The next-largest shift (and the largest shift in a midterm election) also benefited an incumbent, although it was much smaller. In 2002, four GOP candidates combined for a narrow edge over two Democratic candidates in the initial vote, but Democratic Sen. Mary Landrieu narrowly won the Louisiana Senate runoff by shifting the margin 6 points in a Democratic direction. So a Democrat has moved the needle enough to win a runoff in the Deep South in the recent past, although the politics of Louisiana (and the rest of the region) have shifted further toward the GOP since the early 2000s. Moreover, Landrieu didn’t need nearly as large a swing as Espy does in 2018.

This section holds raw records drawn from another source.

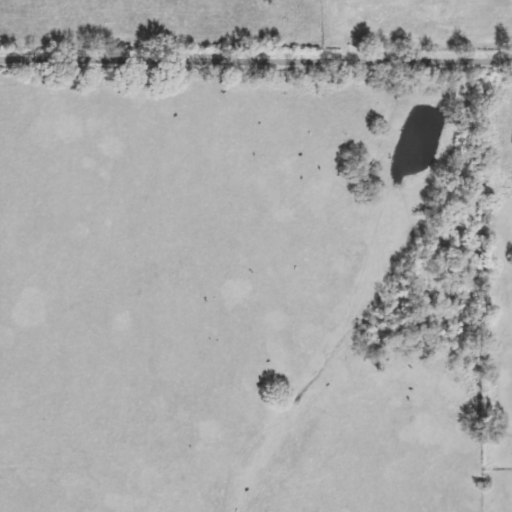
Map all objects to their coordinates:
road: (256, 60)
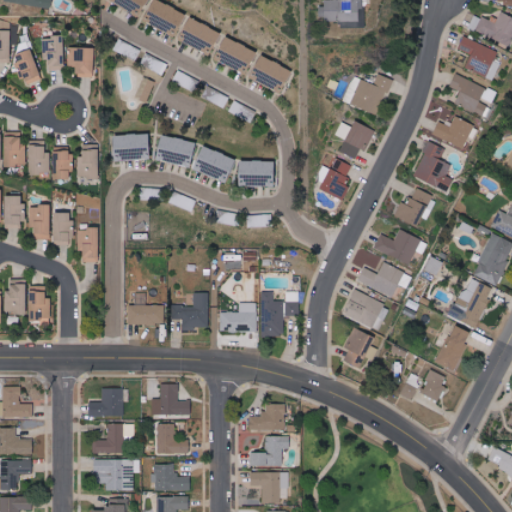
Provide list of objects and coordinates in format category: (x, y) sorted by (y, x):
building: (502, 1)
building: (34, 2)
building: (133, 4)
building: (344, 12)
building: (166, 16)
building: (494, 28)
building: (201, 35)
building: (5, 40)
building: (54, 52)
building: (237, 55)
building: (476, 57)
building: (82, 60)
building: (155, 63)
building: (28, 66)
building: (272, 73)
building: (146, 89)
building: (372, 93)
building: (469, 94)
building: (220, 99)
road: (268, 106)
building: (243, 111)
building: (455, 131)
building: (355, 138)
building: (1, 146)
building: (133, 146)
building: (14, 148)
building: (177, 150)
building: (40, 157)
building: (89, 161)
building: (63, 162)
building: (216, 164)
building: (435, 168)
building: (509, 168)
building: (259, 173)
building: (338, 179)
road: (121, 188)
road: (374, 192)
building: (160, 194)
building: (184, 201)
road: (32, 202)
building: (1, 204)
building: (416, 208)
building: (15, 211)
building: (230, 218)
building: (41, 220)
building: (260, 220)
building: (503, 222)
building: (63, 228)
building: (90, 244)
building: (402, 246)
building: (494, 259)
building: (250, 260)
building: (434, 265)
building: (383, 278)
building: (17, 296)
building: (40, 304)
building: (472, 304)
building: (1, 305)
building: (367, 310)
building: (195, 312)
building: (278, 312)
building: (147, 314)
building: (241, 318)
building: (358, 347)
building: (456, 347)
road: (34, 359)
road: (299, 380)
building: (411, 385)
building: (435, 385)
building: (171, 401)
road: (480, 402)
building: (16, 403)
building: (110, 403)
building: (270, 418)
building: (511, 419)
road: (68, 436)
building: (114, 438)
road: (219, 438)
building: (171, 440)
building: (272, 451)
road: (334, 455)
building: (502, 459)
park: (369, 467)
building: (14, 472)
building: (118, 473)
building: (171, 479)
building: (272, 485)
road: (435, 488)
building: (17, 503)
building: (173, 503)
building: (116, 506)
park: (407, 508)
building: (278, 511)
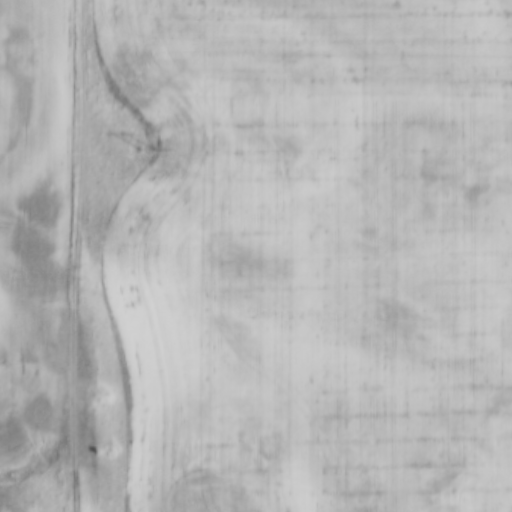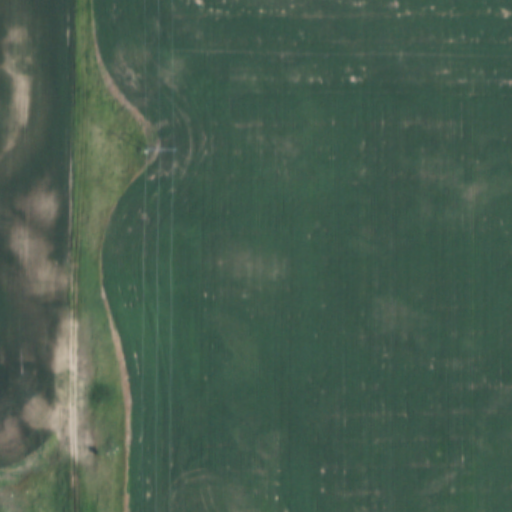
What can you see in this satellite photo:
power tower: (145, 151)
road: (78, 256)
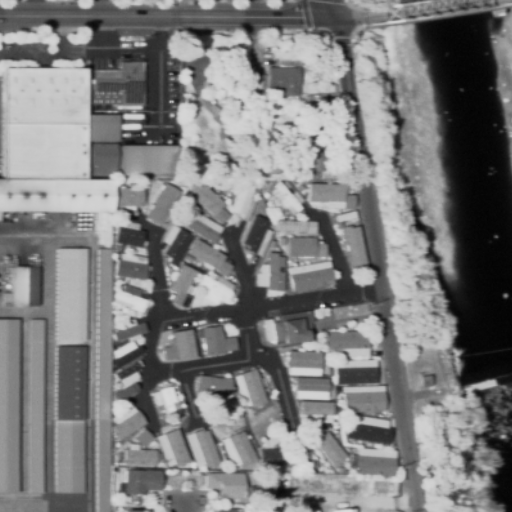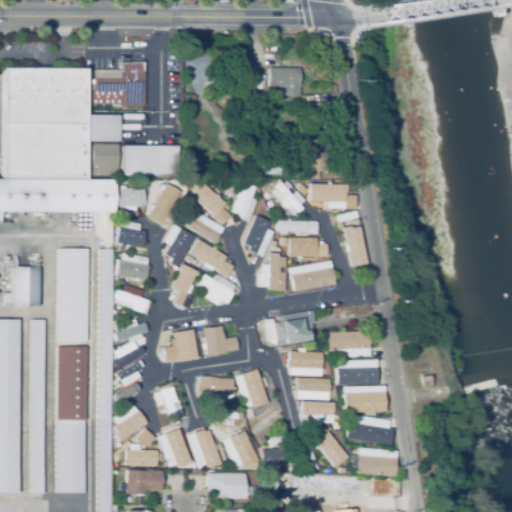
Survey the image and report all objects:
road: (421, 8)
road: (336, 9)
road: (351, 18)
road: (169, 19)
parking lot: (23, 41)
road: (96, 51)
road: (48, 53)
road: (151, 71)
building: (283, 79)
building: (284, 80)
building: (238, 82)
building: (118, 85)
building: (118, 85)
building: (242, 94)
building: (244, 115)
building: (41, 116)
building: (314, 117)
building: (52, 144)
building: (145, 159)
building: (102, 160)
building: (149, 160)
building: (268, 162)
building: (308, 164)
building: (245, 166)
building: (312, 166)
building: (117, 182)
building: (304, 187)
building: (330, 194)
building: (57, 195)
building: (329, 195)
building: (129, 198)
building: (284, 198)
building: (288, 198)
building: (208, 200)
building: (241, 201)
building: (207, 202)
building: (243, 202)
building: (161, 203)
building: (164, 206)
river: (473, 211)
park: (451, 216)
building: (296, 225)
building: (114, 226)
building: (201, 226)
building: (294, 226)
building: (202, 227)
building: (255, 233)
building: (129, 235)
building: (127, 236)
building: (258, 238)
road: (49, 241)
building: (281, 241)
building: (173, 243)
building: (354, 243)
building: (273, 244)
building: (176, 245)
building: (352, 245)
building: (304, 247)
building: (304, 247)
road: (333, 250)
building: (206, 257)
building: (207, 257)
building: (185, 258)
road: (383, 264)
building: (129, 266)
building: (130, 267)
building: (274, 271)
building: (271, 273)
building: (309, 275)
building: (310, 276)
building: (180, 284)
building: (22, 286)
building: (183, 286)
building: (21, 287)
building: (213, 288)
building: (214, 289)
building: (69, 294)
building: (70, 295)
building: (127, 298)
building: (129, 299)
road: (277, 304)
road: (185, 316)
building: (287, 327)
building: (288, 328)
building: (128, 330)
building: (127, 331)
building: (214, 341)
building: (215, 341)
building: (345, 342)
building: (346, 342)
building: (177, 345)
building: (177, 347)
road: (246, 359)
building: (301, 362)
building: (300, 363)
building: (125, 370)
building: (353, 371)
building: (354, 372)
road: (145, 375)
building: (101, 378)
building: (101, 380)
building: (425, 381)
building: (310, 383)
building: (211, 385)
road: (49, 387)
building: (214, 388)
building: (248, 388)
building: (308, 388)
building: (247, 392)
building: (235, 398)
building: (360, 398)
building: (164, 400)
building: (364, 402)
building: (7, 404)
building: (168, 404)
building: (8, 405)
building: (34, 405)
building: (35, 406)
building: (315, 407)
building: (162, 411)
building: (314, 411)
building: (222, 415)
building: (344, 417)
building: (68, 418)
building: (67, 420)
building: (126, 424)
building: (129, 424)
building: (366, 429)
building: (364, 431)
building: (143, 436)
building: (210, 446)
building: (242, 446)
building: (170, 448)
building: (170, 448)
building: (200, 448)
building: (202, 448)
building: (327, 448)
building: (237, 449)
building: (327, 449)
building: (301, 453)
building: (139, 456)
building: (272, 456)
building: (138, 457)
building: (303, 457)
building: (371, 461)
building: (375, 462)
river: (494, 473)
building: (141, 480)
building: (269, 480)
building: (141, 481)
building: (224, 483)
building: (225, 484)
building: (327, 484)
road: (373, 487)
building: (382, 488)
building: (299, 496)
building: (114, 508)
building: (346, 509)
road: (29, 510)
building: (226, 510)
building: (229, 510)
building: (136, 511)
building: (137, 511)
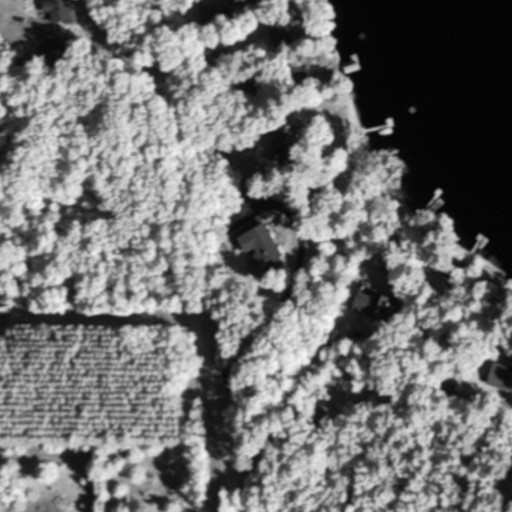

From this admittedly small sample of Senate runoffs, an Espy win looks like a long shot: These races rarely swing by nearly as much as he needs to win, and when they swing at all, it’s more often toward the incumbent than the challenger. Furthermore, the Nov. 6 result in Mississippi looks similar to the 2014 and 2016 contests in Louisiana, which also bodes poorly for Espy. In those races, the GOP candidates combined for a double-digit margin in the first election, and in the runoff, the Democrat only gained a little ground. In that 2014 race, Landrieu was voted out of office after nearly 20 years in the Senate (no incumbent ran in 2016). As Nathaniel Rakich wrote in our preview of the Mississippi runoff, Espy needs today’s electorate to be substantially different from the voters who turned out earlier this month; Espy likely needs a strong turnout from black voters, who lean very Democratic, combined with some apathy among white voters, who are strongly Republican in Mississippi.

Footnotes

  1. We’ve only included cases where the initial election took place on the regularly scheduled federal election date in November, and as such, there are only five Senate elections that qualify: Georgia’s 1992 and 2008 races, and Louisiana’s 2002, 2014 and 2016 contests. Prior to 1998, Louisiana’s first round of voting in federal elections took place before the regular November election date and runoffs occurred in November, so pre-1998 Senate runoffs in Louisiana are not analogous. A Texas special election for Senate in 1993 involved two rounds of voting, but the first round of voting did not occur on the same day as the national general election.

Geoffrey Skelley is a senior elections analyst at FiveThirtyEight.